Eugene Daub Workshop at Brookgreen Gardens

By Marie Jean Lederman

From June 3rd to 7th at Brookgreen Gardens at Murrells Inlet, South Carolina, magic happened in Eugene Daub’s Medallic Art Workshop. The workshop was to cover instruction for modeling a relief; molding and casting of negative and positive plasters; letter-carving, and various reduction techniques. We learned all of that and so much more from Eugene and from each other.

A letter sent from Eugene before the workshop sounded as if this was going to be a useful, productive week. He suggested that we bring an 8″ X 10″ photo or digital image of someone or something that would be modeled in clay and then cast in an 8 inch dished basin. If we were going to work from a portrait he suggested a side view, preferably not showing teeth. He also suggested bringing sketches or ideas with us and included a list of six tools which we would use when working on plaster.

Eugene Daub and Alex Palkovich

Eugene Daub and Alex Palkovich

It was indeed a productive week, and it turned out to be much more: a week of passionate work and friendship. While the workshop was scheduled for 9-4pm with an hour for lunch, the times were elastic, starting at 8:30 and sometimes stretching until 7:30. We were enjoying our work, our instructor and each other so much that we had to be reminded to leave so that the building (and the offices which shared the building) could close.

Eugene is a master teacher as well as sculptor. For those of us taking a workshop with him for the first time he was a revelation – low key, encouraging and full of information. Sometimes he demonstrated techniques and tools. More often he spent time with us individually and invited others to take a break from our own projects and watch and learn while he gave special instruction to individuals. While Eugene said at the start that we were not to aim for a final product but to focus on process, but most of us – miraculously – did finish a relief, and a pretty good one at that.

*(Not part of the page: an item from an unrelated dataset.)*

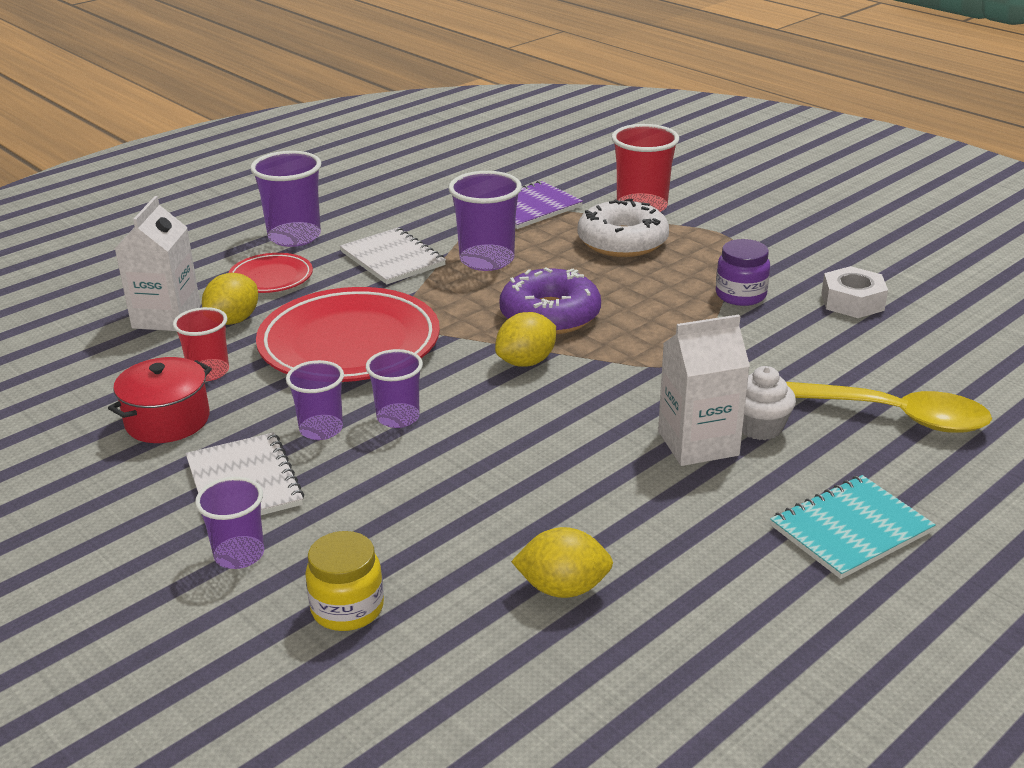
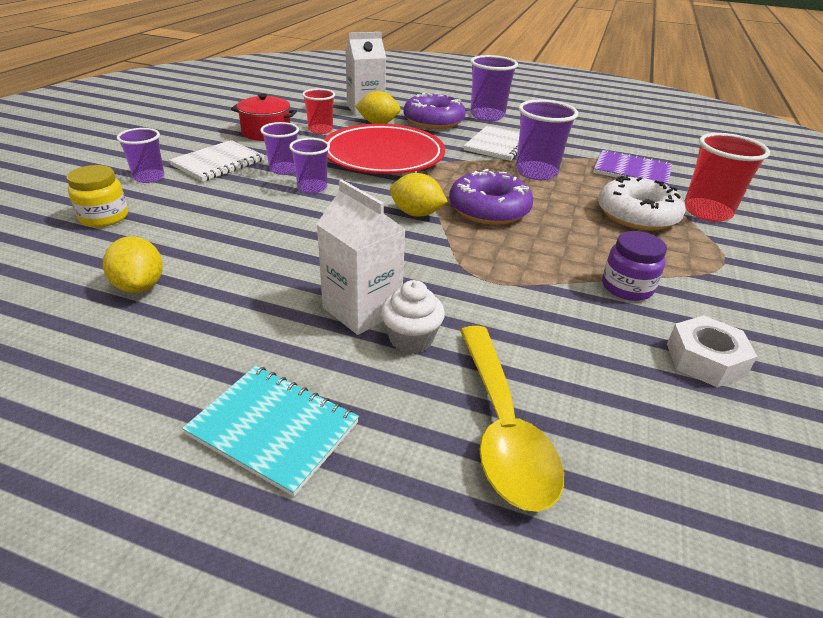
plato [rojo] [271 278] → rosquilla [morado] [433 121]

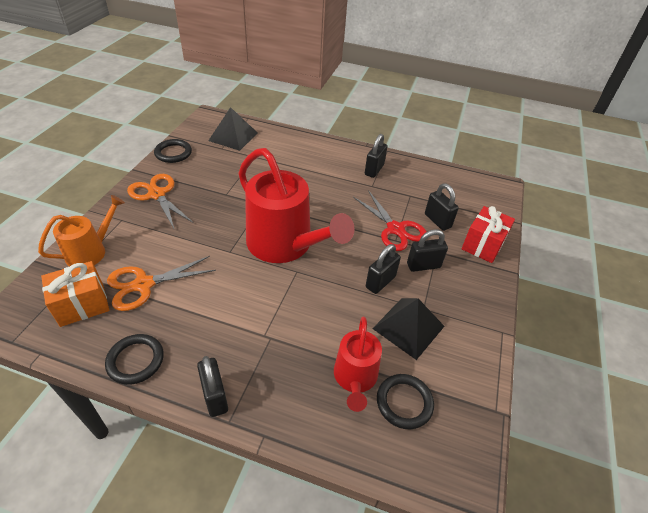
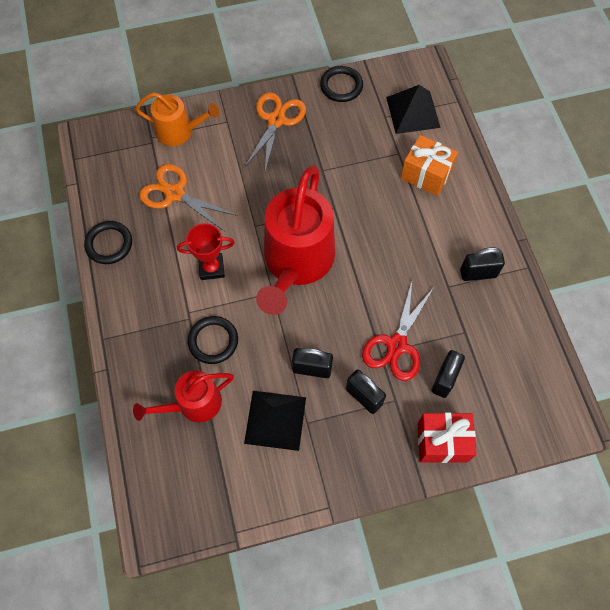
- → trofeo [rojo] [211 268]
anillo [negro] [404 402] → anillo [negro] [213 341], move
regalo [naranja] [82 305] → regalo [naranja] [426 175], move
candado [negro] [215 396] → -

We quickly coalesced into a group. It rained for all or part of each day, and we piled into a couple of cars to break for lunch in one of the cafes in the gardens. The threat of almost hurricane/tropical storm Andrea hovered in the background, but we were all so happy working, it barely registered in the workshop. During lunches and, sometimes, dinners we learned a lot about each other. We were a pretty diverse group – geographically and in terms of our work backgrounds. We came from California, the state of Washington, Texas, Ohio, Arizona, Michigan, Georgia, South Carolina, Illinois and New York. Some of us were retired – and some still practicing – ministers, lawyers, businesspeople, farmers, psychologists, knife makers, professors and real estate agents. Some were professionals working on commissions and some were experienced relief sculptors. Some had been sculptors all of their lives; some came to sculpture later in life. What we had in common was a love of making art. Those more experienced generously shared their knowledge of techniques, experiences and enthusiasm with the group.

On the next to last night Lou Rainey, who has a house nearby, hosted a fabulous dinner party, amazingly organized as she spent that day in the workshop with the rest of us. Lou was the commanding general as she assigned tasks so that we all helped to make it come together in her beautiful – and large – kitchen.

Robin Salmon, Vice President of Art and Historical Collections/ Curator of Sculpture, was the presiding angel prior to and over what was truly a magical week. Workshop participants were: Lou Rainey, Bob Kramer, Donella Lay, Lois Fortson, Susan Westover, Robert Ongaro, Jane Hemmer, Tom Player, Alex Palkovich, Albert Bardenstein, and Marlene Askins.